Here's the link to the 11-minute talk: Dan Meyer's TED Talk: Math Class Needs a Makeover

Tuesday, February 4, 2014

Black MIDIs

There are now MIDI files that are so big, the music can't be played.

MIDI is a standardized way that digital sources (computers, electronic keyboards, digitized musical scores, musical instruments/voice speaking through a digital controller, or other MIDIs, etc.) can create music through a synthesizer, without musicians playing any instruments, although MIDI-controlled electronic music can be mixed together with living musicians.

Here's a link to a post about black MIDIs, where the notes grow so thick, it creates a black visual pattern or dense cloud on the screen! Sometimes it is composed of Millions of notes!  Composers may try to surpass each other in ways that don't have much to do with music!
  1. Maximizing the size of the download (such as creating a terabyte file - a billion billions) or
  2. Boasting about the fact that their computers are so grand that they are able to play the huge file they created!
Follow this link to try Jingle Bells and the descriptive video at the top:
Black MIDI from AUX music

Black MIDI Songs will kill your brain and your computer (Well, it's not actually that bad!)
http://m.aux.tv/news/62071-black-midi-songs-will-kill-your-brain-and-your-computer

Thursday, September 19, 2013

What's the Scarcest Resource?

Surprisingly, the famous software/hardware designer and author, Dr. Fred Brooks, says that what holds up projects usually isn't money....
Brooks: The critical thing about the design process is to identify your scarcest resource. Despite what you may think, that very often is not money. For example, in a NASA moon shot, money is abundant but lightness is scarce; every ounce of weight requires tons of material below. On the design of a beach vacation home, the limitation may be your ocean-front footage. You have to make sure your whole team understands what scarce resource you’re optimizing. 
from a 2010 Wired Magazine article:    http://www.wired.com/magazine/2010/07/ff_fred_brooks/


He is called "the father of the IBM 360" (a major leap forward in computer hardware)
and author of The Mythical Man-Month:
You can’t accelerate a nine-month pregnancy by hiring nine pregnant women for a month. Likewise, says University of North Carolina computer scientist Fred Brooks, you can’t always speed up an overdue software project by adding more programmers; beyond a certain point, doing so increases delays.  

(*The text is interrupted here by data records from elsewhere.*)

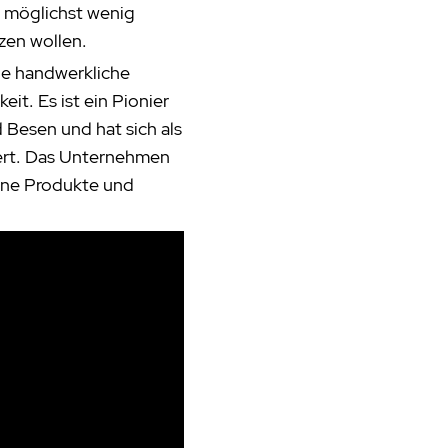
d möglichst wenig
zen wollen.
ne handwerkliche
it. Es ist ein Pionier
 Besen und hat sich als
iert. Das Unternehmen
ine Produkte und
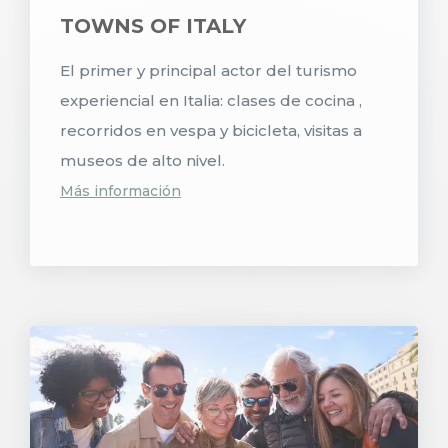
TOWNS OF ITALY
El primer y principal actor del turismo
experiencial en Italia: clases de cocina ,
recorridos en vespa y bicicleta, visitas a
museos de alto nivel.
Más información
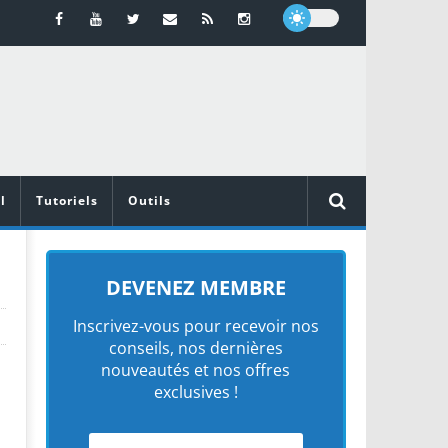
l
Tutoriels
Outils
DEVENEZ MEMBRE
Inscrivez-vous pour recevoir nos
conseils, nos dernières
nouveautés et nos offres
exclusives !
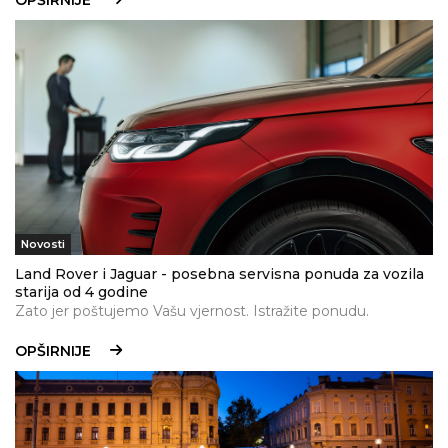
OPŠIRNIJE
Novosti
Land Rover i Jaguar - posebna servisna ponuda za vozila
starija od 4 godine
Zato jer poštujemo Vašu vjernost. Istražite ponudu.
OPŠIRNIJE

Friday, September 13, 2013

Mobile Pocket Projectors

This describes a mobile Pocket Projector, created by the head of the MIT Media Lab, Ramesh Raskar. I'm adding this here because it would be useful for a mobile Landmarks game.  Once the student/gamer finds the right location, several fake RFID tags could be posted in different directions, seen from the same spot or street intersection.


This could be used to register whether the student/gamer had arrived at the right spot to see the landmark or view.  Also, they should take a picture of what they see and the software should be able to compare whether it's the same view, within a certain amount of leeway ("tolerance").  Using RFID tags posted on lampoles, etc. would pin down someone's success or failure quicker, because image recognition by computer software is still tricky.